The new observations take the tally of new hadronic states — including several pentaquarks, rare and excited mesons and baryons — discovered at LHC to 59.
“Hadrons discovered in the 1950-60s, the pioneering years in particle physics history, were called elementary particles till their structure was finally understood in the framework of quark model,” the LHCb physicists said.
“The quark combinations can be in their lowest-energy quantum mechanical state: the ground state.”
“Like electrons in atoms, the quarks can be rearranged into excited states with different values of angular momentum and quark spin orientation.”
“Following the particle physics tradition all these quantum states are called hadrons and, more generally, particles.”
Though quantum chromodynamics naturally allows the existence of states beyond conventional two- and three-quark mesons and baryons, detailed mechanisms responsible for binding multi-quark states are still largely mysterious.
Tetraquarks, for example, could be tightly bound pairs of diquarks or loosely bound meson-meson molecules — or even both, depending on the production process.
“Who would have guessed we’d find so many exotic hadrons?” said Dr.
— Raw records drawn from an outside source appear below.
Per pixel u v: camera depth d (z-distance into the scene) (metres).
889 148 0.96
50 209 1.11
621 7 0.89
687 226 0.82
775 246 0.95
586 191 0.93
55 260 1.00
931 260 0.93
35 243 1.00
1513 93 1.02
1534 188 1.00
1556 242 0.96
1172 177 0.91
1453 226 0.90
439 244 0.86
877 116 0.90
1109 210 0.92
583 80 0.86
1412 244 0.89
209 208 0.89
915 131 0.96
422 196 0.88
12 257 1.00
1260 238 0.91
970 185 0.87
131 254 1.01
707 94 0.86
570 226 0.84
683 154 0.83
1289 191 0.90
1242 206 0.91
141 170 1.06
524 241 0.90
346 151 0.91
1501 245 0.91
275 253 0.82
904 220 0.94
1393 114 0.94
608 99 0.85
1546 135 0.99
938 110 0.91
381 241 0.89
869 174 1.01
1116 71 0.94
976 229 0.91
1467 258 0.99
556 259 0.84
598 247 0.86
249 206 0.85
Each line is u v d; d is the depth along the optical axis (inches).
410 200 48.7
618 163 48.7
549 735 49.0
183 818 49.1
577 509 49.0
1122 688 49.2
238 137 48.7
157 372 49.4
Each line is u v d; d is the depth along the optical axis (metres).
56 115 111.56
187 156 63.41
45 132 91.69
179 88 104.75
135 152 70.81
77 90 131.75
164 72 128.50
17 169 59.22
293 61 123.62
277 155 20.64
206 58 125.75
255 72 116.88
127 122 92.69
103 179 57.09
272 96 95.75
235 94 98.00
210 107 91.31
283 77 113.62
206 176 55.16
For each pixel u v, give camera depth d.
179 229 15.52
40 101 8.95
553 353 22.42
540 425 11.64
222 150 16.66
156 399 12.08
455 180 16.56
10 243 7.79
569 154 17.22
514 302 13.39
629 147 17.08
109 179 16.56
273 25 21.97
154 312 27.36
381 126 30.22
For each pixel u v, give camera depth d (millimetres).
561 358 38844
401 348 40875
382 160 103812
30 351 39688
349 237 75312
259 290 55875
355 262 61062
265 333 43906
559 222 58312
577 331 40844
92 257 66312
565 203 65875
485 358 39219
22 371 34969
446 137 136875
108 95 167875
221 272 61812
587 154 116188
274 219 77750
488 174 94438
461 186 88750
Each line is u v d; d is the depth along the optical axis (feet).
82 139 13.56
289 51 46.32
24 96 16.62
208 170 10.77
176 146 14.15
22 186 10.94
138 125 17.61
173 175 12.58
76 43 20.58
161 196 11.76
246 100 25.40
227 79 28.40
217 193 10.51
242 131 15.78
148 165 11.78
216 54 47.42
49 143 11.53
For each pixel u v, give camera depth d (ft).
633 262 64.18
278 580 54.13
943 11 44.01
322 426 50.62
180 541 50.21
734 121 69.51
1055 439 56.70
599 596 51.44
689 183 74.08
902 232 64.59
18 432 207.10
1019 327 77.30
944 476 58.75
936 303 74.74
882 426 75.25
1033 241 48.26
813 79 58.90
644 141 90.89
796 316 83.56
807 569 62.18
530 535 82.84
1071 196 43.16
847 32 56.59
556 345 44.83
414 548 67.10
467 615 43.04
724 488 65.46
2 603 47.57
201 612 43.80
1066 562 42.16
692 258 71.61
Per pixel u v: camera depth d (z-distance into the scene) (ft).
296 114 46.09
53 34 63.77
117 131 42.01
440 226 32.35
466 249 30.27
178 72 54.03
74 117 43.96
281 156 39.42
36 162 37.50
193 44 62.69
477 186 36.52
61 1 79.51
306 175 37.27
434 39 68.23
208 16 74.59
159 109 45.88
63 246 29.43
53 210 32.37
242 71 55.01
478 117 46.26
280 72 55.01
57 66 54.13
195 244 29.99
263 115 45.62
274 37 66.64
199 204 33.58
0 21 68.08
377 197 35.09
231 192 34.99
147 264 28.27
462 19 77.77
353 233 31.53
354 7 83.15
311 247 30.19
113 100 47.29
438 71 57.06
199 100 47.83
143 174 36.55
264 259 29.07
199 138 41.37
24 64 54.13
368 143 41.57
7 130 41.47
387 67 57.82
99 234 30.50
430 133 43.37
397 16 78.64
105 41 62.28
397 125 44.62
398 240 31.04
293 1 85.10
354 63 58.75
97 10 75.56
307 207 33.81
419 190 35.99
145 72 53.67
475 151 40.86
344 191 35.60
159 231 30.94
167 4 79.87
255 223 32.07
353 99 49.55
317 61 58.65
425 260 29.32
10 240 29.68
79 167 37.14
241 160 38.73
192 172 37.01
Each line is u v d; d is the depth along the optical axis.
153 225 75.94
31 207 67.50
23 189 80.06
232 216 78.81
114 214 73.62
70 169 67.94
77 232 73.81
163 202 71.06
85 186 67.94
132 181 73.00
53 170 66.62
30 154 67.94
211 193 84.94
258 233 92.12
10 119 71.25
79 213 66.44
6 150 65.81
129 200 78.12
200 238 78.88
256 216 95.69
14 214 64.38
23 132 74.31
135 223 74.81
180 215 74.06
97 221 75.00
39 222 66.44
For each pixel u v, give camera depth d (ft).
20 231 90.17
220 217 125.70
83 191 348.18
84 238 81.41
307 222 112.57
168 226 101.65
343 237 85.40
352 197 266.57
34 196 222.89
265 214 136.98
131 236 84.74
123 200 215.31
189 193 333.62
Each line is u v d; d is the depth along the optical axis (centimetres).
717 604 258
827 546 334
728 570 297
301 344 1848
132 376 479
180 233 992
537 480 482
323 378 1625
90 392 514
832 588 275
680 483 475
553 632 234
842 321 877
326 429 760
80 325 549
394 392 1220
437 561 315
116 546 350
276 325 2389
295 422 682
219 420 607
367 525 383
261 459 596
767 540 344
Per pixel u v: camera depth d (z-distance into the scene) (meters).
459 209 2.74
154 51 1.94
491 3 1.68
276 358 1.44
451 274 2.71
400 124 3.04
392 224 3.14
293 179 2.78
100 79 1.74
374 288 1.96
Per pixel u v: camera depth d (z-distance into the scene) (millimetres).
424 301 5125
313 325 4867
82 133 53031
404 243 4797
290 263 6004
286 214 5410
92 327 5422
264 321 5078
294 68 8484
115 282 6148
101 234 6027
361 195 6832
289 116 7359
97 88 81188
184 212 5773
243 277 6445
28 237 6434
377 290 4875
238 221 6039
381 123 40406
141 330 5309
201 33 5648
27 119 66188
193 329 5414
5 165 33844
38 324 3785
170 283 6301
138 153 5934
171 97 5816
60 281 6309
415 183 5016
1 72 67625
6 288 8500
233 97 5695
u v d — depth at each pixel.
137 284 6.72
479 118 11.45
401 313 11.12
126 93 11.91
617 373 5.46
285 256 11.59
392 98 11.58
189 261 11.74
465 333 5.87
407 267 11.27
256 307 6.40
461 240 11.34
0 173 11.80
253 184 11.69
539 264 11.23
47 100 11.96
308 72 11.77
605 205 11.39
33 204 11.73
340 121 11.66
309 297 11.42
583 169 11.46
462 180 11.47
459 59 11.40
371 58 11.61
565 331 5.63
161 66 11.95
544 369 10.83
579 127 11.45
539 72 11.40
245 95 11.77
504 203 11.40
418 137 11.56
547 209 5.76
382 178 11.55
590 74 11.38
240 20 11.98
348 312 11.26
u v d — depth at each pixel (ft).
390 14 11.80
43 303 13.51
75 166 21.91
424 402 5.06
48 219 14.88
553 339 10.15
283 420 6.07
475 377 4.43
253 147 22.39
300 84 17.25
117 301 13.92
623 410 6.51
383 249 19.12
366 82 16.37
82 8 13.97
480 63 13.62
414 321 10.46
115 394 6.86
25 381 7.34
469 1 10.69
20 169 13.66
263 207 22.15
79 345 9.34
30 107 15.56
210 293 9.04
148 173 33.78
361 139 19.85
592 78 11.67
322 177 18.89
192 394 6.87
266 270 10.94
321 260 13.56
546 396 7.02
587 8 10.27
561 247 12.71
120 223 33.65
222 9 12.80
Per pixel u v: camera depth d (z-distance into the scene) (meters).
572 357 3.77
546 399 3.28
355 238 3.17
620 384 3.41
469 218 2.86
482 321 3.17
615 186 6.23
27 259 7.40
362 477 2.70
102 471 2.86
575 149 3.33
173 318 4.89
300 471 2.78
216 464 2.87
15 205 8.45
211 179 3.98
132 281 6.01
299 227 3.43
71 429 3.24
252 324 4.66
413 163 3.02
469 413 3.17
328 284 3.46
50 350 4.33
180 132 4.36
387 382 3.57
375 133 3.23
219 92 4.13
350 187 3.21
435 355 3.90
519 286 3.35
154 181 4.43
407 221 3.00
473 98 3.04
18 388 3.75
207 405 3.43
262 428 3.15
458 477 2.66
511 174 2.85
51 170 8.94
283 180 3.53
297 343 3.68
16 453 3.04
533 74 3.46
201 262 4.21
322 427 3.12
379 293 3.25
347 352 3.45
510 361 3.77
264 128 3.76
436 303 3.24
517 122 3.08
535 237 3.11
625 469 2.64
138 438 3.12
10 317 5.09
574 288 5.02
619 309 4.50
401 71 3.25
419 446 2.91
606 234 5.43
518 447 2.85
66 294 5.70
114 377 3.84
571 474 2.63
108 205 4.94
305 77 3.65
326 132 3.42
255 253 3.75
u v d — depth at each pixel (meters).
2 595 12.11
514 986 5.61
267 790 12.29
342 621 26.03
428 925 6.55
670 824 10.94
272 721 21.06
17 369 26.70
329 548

Patrick Koppenburg, former LHCb physics coordinator.
“I hope that they bring us to a better modeling of the strong interaction, which is very much needed to understand, for instance, the anomalies we see in B-meson decays.”
The new exotic states — Zcs(4000)+, Zcs(4220)+, X(4685), and X(4630) — were observed in an almost pure sample of 24,000 B+→J/ψφK+ decays, which, as a three-body decay, may be visualised using a Dalitz plot.
“Horizontal and vertical bands indicate the temporary production of tetraquark resonances which subsequently decay to a J/ψ meson and a K+ meson or a J/ψ meson and a φ meson, respectively,” the physicists said.
“The most prominent vertical bands correspond to the cc̄ss̄ tetraquarks X(4140), X(4274), X(4500) and X(4700), which were first observed in June 2016.”
“The collaboration has now resolved two new horizontal bands corresponding to the cc̄us̄ states Zcs(4000)+ and Zcs(4220)+, and two additional vertical bands corresponding to the cc̄ss̄ states X(4685) and X(4630).”
The results have already triggered theoretical head scratching.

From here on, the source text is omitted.